What needs to be done: Repeat exactly the lines below that lie between the line with "ruchu i nowe wyzwania dla" and the line with "Copyright (C) wro.com.pl", counting both of those lines as part of the answer.

++++ Data listing

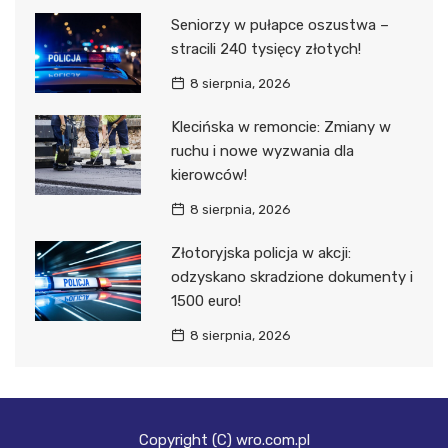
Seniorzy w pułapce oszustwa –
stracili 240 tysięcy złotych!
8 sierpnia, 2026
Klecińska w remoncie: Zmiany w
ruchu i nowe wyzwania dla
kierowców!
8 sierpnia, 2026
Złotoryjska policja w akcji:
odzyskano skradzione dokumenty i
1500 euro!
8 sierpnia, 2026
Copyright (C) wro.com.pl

++++++++
++++ Data listing

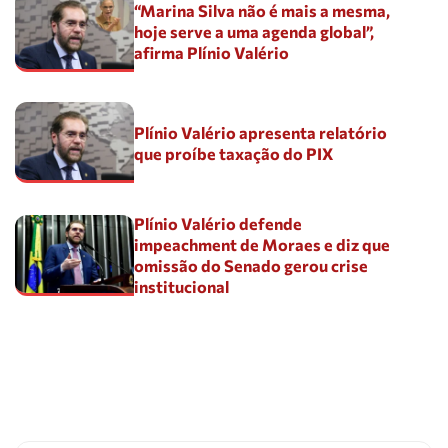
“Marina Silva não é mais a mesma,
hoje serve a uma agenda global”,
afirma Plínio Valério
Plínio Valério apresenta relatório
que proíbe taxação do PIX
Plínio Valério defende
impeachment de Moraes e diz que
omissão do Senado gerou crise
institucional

++++++++

Your response:
ruchu i nowe wyzwania dla
kierowców!
8 sierpnia, 2026
Złotoryjska policja w akcji:
odzyskano skradzione dokumenty i
1500 euro!
8 sierpnia, 2026
Copyright (C) wro.com.pl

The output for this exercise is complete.